DATA FOR ANALYSIS
....................

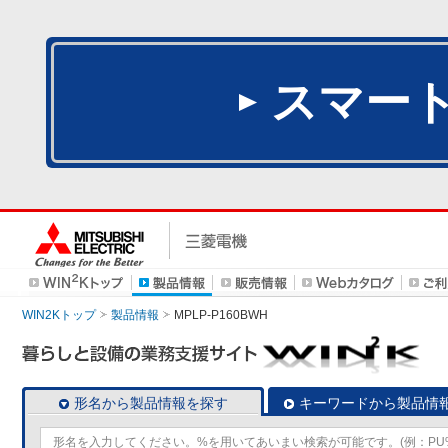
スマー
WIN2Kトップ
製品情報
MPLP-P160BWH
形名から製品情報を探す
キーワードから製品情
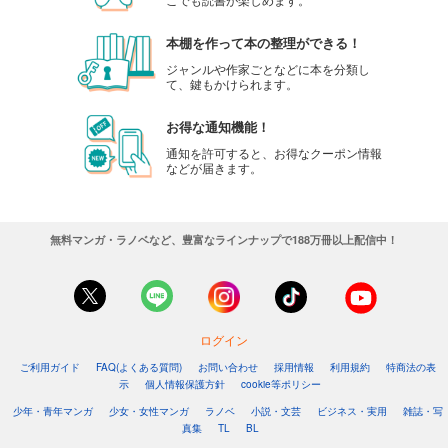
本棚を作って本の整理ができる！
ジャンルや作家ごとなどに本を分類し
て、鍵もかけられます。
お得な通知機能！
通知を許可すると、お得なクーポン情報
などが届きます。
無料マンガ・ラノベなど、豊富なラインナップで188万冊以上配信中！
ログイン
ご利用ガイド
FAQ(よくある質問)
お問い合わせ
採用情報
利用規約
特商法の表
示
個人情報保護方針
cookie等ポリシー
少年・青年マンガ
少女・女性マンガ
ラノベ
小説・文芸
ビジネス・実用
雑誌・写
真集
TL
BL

....................

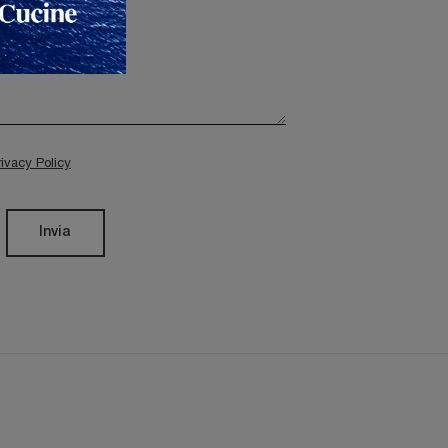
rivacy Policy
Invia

....................

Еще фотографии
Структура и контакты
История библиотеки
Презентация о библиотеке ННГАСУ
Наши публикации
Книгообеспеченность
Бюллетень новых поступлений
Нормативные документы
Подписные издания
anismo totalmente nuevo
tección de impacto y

....................

PROBLEM DETAILS
Reproduce word for word the material above, beginning with the line that contains "Структура и контакты" and ending with the line that contains "tección de impacto y".

YOUR SOLUTION
Структура и контакты
История библиотеки
Презентация о библиотеке ННГАСУ
Наши публикации
Книгообеспеченность
Бюллетень новых поступлений
Нормативные документы
Подписные издания
anismo totalmente nuevo
tección de impacto y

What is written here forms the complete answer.